Durch den Verkauf von Reyssig in den 30er Jahren dieses Jahrhunderts an einen gewissen Herrn Eduard Wehner, der Sohn des in Zwickau verstorbenen hochverdienten Appellationsgerichtsraths Wehner wäre beinahe ein bedeutender Theil dieser Holzungen durch ein Versehen beim Kaufabschlusse verloren gegangen, da das Rittergut Reyssig mit allen Pertinenzen ohne Ausnahme an Wehnern nach der von demselben eingereichten ersten Klage abgetreten werden sollte und nur durch Umänderung der Klage in modo probandi kam es dahin, dass der Stadtrath den Prozess gewann und die grossen Waldungen, die sogenannten Rosengräben behielt. Herr Wehner hatte dessenungeachtet aber immer noch mit diesem Kaufe ein gutes Geschäft gemacht und konnte bei einigermassen sparsamer Bewirthschaftung hier zum reichen Manne werden. Denn wenn Niemand in hiesiger Gegend eine gute Kornernte gemacht hatte, so war es Wehner, der sich nie zu beklagen hatte.

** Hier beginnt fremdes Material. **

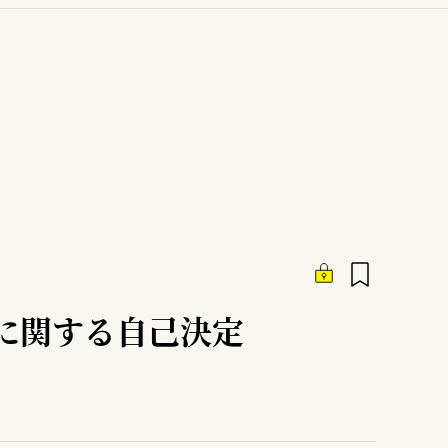
に関する自己決定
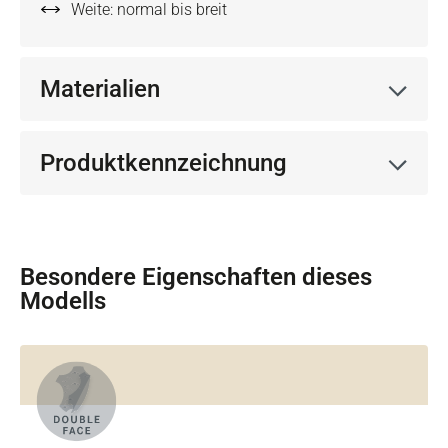
Weite: normal bis breit
Materialien
Produktkennzeichnung
Besondere Eigenschaften dieses
Modells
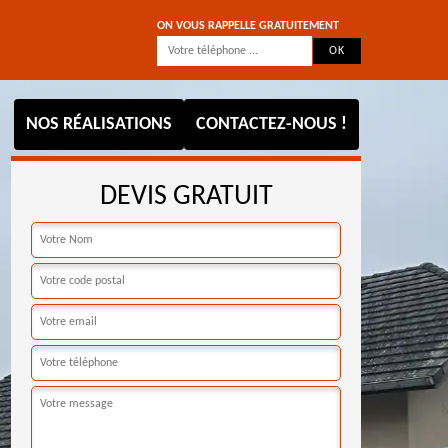
ON VOUS RAPPELLE GRATUITEMENT
NOS RÉALISATIONS
CONTACTEZ-NOUS !
DEVIS GRATUIT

Die Felder sind für jeden Getreidebau vortrefflich zu nennen und die Wiesen geben ein vorzügliches Futter. Der jetzige Besitzer, Herr Oeconom Schneider aus Crieschwitz versteht es, was aus einem so ergiebigen Boden zu ziehen ist und hat das Gut in einen vortrefflichen Stand gesetzt.

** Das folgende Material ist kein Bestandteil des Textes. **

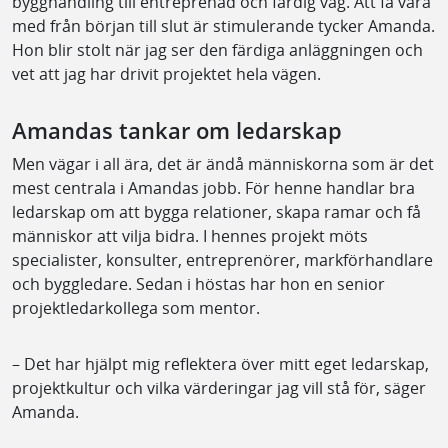
bygghandling till entreprenad och färdig väg. Att få vara
med från början till slut är stimulerande tycker Amanda.
Hon blir stolt när jag ser den färdiga anläggningen och
vet att jag har drivit projektet hela vägen.
Amandas tankar om ledarskap
Men vägar i all ära, det är ändå människorna som är det
mest centrala i Amandas jobb. För henne handlar bra
ledarskap om att bygga relationer, skapa ramar och få
människor att vilja bidra. I hennes projekt möts
specialister, konsulter, entreprenörer, markförhandlare
och byggledare. Sedan i höstas har hon en senior
projektledarkollega som mentor.
– Det har hjälpt mig reflektera över mitt eget ledarskap,
projektkultur och vilka värderingar jag vill stå för, säger
Amanda.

Trotzdem, dass dasselbe beim Verkaufe heruntergekommen, hat derselbe immer noch eine Summe von 22,000 Thlrn. bezahlt, wozu er noch die Summe rechnen muss, welche er auf Ankauf besseren Viehs, auf Schiff und Geschirr verwenden musste.

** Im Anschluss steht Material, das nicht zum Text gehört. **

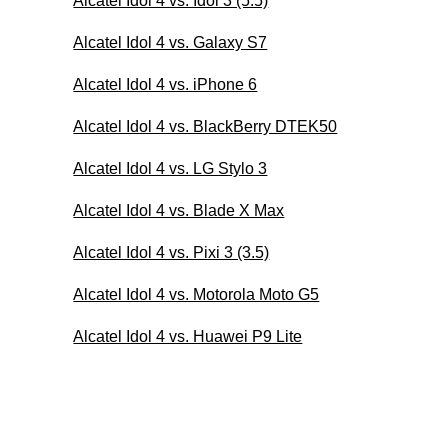
Alcatel Idol 4 vs. Idol 3 (5.5)
Alcatel Idol 4 vs. Galaxy S7
Alcatel Idol 4 vs. iPhone 6
Alcatel Idol 4 vs. BlackBerry DTEK50
Alcatel Idol 4 vs. LG Stylo 3
Alcatel Idol 4 vs. Blade X Max
Alcatel Idol 4 vs. Pixi 3 (3.5)
Alcatel Idol 4 vs. Motorola Moto G5
Alcatel Idol 4 vs. Huawei P9 Lite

Durch die Nähe von Plauen hat dieses Gut einen bedeutenden Absatz an Milch, die einen ungemeinen Nutzen gewährt.
[194] Auch bis an den Anhaltepunkt Jocketa an der Sächsisch-Bairischen Eisenbahn ist die Entfernung nur gering zu nennen und gewährt also auch in sofern zur Absetzung seiner Erzeugnisse Vortheile, die andere Güter in der Art nicht haben.
Das Herrenhaus ist nicht allzugross und steht mit einigen Veränderungen und Neubauten erst seit 1801, da das frühere ein Raub der Flammen wurde.
Die Wirthschaftsgebäude sind jetzt in gutem Zustande und Herr Schneider zieht sehr herrliches Rindvieh.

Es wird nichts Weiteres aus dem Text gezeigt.